急に頬にできたシミに気づいたら、病気かどうか心配になることもあるでしょう。しかし頬はシミができやすい部位なので、急にできてもおかしくはありません。この記事では、頬に急にシミができる原因と考えられる種類、できてしまったシミを薄くする方法、シミを放置した場合に起こり得ることを紹介します。
急に頬にシミができた...もしかして病気?
急にシミが増えたら病気を疑いますよね。心配事を先送りせず、すぐに調べたあなたならきっと大丈夫!シミにはいくつかの種類があり、誰にでもできる可能性があります。そして急にできることも珍しくありません。まずはそれぞれの原因や特徴をチェックして、どの種類に当てはまるのか、病気の可能性はあるのか見分けることから始めましょう。

____

設問:
頬のシミに関する本文で、この記事が紹介すると述べている内容は何ですか?すべて挙げてください。

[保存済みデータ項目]
____

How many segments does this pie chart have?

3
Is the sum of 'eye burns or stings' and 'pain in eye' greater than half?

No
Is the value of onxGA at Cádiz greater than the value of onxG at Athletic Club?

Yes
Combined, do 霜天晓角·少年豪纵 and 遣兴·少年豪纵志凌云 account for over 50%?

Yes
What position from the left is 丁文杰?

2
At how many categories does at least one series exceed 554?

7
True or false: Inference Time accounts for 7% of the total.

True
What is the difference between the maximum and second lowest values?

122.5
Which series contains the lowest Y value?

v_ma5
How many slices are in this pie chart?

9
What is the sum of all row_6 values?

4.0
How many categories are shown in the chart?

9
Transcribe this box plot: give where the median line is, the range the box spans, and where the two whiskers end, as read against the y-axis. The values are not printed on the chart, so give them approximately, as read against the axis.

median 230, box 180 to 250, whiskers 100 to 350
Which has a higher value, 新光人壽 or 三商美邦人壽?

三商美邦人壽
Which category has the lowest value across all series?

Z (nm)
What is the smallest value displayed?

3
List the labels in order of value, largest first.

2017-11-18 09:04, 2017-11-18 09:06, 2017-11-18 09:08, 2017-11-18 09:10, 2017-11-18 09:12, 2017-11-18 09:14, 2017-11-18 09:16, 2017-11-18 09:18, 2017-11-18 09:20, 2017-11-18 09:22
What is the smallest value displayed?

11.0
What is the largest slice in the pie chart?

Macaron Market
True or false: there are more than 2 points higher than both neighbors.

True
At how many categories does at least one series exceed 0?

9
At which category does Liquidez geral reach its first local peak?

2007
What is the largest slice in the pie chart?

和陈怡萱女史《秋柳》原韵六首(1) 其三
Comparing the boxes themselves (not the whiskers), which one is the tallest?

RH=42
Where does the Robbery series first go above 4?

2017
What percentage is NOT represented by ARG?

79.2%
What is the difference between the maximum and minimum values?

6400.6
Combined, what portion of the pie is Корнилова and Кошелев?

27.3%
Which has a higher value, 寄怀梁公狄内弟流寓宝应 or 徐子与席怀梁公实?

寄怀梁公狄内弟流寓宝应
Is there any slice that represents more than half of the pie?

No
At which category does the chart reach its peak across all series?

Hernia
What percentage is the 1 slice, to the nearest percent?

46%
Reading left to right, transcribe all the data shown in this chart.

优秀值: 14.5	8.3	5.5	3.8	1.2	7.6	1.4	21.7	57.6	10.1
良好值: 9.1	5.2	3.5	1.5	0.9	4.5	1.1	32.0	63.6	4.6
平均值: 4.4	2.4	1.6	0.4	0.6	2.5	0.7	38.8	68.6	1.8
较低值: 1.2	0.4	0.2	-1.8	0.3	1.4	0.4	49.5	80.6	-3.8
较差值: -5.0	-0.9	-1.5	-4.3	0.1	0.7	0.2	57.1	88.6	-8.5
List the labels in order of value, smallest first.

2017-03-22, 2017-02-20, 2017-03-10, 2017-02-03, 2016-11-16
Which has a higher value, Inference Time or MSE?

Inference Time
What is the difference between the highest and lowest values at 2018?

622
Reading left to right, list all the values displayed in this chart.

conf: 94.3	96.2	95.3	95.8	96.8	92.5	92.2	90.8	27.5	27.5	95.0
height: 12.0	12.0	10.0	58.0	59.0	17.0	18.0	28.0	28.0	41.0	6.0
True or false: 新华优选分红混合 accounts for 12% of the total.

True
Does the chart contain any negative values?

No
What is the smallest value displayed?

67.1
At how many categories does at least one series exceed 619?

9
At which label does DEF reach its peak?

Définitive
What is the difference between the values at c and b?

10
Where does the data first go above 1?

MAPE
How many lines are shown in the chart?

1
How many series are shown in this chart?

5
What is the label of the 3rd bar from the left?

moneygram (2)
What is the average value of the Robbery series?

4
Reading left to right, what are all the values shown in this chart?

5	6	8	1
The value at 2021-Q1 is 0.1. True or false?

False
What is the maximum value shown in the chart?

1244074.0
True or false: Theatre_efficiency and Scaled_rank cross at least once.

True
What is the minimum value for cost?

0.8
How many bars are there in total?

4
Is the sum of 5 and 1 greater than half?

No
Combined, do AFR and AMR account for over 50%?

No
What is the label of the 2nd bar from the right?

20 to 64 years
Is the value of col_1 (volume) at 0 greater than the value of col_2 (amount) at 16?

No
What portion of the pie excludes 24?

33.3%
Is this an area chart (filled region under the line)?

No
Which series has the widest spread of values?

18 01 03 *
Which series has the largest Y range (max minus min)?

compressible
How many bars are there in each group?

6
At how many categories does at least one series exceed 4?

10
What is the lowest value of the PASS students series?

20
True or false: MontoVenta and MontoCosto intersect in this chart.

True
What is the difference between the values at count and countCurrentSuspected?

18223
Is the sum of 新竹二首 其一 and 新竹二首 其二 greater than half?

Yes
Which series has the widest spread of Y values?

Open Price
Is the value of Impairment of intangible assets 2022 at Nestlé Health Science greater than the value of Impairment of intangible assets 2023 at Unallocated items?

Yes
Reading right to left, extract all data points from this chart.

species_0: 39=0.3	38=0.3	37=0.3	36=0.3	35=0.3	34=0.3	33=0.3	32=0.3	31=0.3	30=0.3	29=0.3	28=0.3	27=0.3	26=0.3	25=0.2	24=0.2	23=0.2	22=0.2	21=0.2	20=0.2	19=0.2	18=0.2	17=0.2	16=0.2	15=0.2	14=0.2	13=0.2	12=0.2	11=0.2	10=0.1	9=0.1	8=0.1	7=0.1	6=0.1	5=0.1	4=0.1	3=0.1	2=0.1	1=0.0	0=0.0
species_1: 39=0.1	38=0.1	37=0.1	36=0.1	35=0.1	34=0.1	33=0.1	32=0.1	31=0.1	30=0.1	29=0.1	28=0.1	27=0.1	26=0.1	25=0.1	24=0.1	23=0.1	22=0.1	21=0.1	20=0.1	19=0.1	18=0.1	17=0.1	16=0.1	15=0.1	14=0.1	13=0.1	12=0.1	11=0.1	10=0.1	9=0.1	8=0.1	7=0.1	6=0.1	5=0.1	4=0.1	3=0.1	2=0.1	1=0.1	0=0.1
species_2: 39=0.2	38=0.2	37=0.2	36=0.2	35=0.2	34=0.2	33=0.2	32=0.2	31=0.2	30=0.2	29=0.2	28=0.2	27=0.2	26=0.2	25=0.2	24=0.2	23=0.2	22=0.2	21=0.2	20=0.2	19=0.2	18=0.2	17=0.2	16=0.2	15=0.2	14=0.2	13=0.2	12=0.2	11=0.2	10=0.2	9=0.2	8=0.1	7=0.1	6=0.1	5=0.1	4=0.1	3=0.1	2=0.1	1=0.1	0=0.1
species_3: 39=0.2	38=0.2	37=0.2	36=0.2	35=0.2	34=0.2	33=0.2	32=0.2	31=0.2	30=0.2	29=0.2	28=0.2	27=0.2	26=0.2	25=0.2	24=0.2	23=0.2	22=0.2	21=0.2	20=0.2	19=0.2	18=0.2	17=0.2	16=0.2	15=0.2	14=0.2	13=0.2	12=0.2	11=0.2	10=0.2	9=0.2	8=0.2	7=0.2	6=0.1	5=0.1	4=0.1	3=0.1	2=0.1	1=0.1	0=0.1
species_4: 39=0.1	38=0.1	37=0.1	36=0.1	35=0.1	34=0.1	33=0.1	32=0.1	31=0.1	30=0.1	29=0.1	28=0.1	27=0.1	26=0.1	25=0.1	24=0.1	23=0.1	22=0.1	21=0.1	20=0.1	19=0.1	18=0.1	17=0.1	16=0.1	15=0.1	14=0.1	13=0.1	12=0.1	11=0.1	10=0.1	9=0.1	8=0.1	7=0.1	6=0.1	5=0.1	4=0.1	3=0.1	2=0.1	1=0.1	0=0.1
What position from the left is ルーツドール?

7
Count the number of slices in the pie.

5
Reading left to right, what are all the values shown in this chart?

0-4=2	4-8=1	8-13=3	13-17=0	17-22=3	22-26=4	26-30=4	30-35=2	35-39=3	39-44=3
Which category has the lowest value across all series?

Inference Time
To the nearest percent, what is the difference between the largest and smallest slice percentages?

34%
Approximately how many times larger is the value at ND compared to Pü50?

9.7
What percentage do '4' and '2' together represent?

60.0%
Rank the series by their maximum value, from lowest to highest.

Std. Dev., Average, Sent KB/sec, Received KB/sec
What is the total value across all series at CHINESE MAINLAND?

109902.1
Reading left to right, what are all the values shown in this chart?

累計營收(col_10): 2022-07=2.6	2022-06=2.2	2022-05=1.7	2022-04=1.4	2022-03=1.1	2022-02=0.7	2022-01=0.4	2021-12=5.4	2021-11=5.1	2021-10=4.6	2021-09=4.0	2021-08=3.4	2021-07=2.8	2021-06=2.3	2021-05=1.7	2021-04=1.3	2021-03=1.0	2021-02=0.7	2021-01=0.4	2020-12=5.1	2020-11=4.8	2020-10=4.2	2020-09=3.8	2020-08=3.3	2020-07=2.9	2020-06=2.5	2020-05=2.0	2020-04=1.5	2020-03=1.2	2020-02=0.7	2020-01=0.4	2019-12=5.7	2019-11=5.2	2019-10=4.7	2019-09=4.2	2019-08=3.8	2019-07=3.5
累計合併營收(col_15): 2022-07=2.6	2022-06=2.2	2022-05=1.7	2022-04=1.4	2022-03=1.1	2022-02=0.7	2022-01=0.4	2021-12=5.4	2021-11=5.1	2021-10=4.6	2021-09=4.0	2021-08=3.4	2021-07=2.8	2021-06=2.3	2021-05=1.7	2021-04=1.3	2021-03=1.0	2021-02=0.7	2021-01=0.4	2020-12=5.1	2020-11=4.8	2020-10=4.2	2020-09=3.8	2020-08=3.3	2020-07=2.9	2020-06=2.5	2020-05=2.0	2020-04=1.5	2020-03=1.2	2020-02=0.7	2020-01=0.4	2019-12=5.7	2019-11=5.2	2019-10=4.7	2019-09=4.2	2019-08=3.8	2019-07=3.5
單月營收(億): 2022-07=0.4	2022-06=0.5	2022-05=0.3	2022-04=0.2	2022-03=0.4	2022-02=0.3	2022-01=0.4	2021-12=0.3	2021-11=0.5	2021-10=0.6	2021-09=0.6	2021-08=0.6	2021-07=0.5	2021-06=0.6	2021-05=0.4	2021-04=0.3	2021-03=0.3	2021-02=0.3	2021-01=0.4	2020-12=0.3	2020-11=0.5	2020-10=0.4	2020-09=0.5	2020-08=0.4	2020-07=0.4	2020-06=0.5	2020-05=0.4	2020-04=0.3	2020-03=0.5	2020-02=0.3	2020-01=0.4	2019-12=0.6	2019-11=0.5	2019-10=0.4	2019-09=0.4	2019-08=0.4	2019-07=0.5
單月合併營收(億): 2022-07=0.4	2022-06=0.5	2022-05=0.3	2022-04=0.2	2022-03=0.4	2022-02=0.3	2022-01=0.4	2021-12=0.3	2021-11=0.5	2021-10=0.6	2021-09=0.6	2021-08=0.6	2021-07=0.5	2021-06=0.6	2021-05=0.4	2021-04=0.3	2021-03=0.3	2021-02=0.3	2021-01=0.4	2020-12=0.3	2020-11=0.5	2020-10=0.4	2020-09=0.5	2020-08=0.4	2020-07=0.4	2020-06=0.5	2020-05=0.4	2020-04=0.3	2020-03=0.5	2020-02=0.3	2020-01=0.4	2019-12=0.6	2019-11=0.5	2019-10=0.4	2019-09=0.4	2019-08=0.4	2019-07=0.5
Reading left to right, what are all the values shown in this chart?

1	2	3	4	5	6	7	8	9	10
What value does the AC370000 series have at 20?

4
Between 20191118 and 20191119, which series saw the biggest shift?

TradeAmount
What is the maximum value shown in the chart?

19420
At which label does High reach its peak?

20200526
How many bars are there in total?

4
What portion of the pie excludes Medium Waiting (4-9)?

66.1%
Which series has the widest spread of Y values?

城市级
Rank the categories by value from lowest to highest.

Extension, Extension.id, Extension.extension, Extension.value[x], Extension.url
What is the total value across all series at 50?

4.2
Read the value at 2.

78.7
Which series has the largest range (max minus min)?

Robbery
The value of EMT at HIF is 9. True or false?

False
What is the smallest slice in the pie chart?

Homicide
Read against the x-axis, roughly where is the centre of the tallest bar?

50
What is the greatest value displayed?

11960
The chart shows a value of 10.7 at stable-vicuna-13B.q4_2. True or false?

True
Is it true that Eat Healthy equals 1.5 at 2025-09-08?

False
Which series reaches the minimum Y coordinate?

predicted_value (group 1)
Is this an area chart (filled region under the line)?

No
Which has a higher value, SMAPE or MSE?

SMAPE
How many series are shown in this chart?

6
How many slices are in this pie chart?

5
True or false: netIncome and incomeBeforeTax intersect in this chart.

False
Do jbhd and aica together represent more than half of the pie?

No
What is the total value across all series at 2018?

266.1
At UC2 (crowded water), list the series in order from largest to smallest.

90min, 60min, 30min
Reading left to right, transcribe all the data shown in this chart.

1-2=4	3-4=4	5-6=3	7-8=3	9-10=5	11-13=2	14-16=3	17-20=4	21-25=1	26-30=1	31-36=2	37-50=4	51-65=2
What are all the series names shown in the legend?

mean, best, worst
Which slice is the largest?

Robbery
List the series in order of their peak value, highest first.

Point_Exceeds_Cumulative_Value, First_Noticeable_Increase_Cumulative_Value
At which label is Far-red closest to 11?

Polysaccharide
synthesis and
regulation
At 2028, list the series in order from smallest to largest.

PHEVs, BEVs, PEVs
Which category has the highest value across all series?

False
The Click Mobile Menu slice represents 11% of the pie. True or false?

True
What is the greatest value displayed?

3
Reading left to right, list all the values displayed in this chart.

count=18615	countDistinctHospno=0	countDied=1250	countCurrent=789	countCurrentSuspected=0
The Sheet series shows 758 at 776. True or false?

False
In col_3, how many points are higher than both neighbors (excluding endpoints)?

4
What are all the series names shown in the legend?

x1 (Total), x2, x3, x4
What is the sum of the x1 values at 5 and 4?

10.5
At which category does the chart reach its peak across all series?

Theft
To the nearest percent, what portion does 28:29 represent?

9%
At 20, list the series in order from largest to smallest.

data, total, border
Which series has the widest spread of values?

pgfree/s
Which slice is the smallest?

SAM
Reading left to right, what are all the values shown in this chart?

____

解答:
・頬に急にシミができる原因と考えられる種類
・できてしまったシミを薄くする方法
・シミを放置した場合に起こり得ること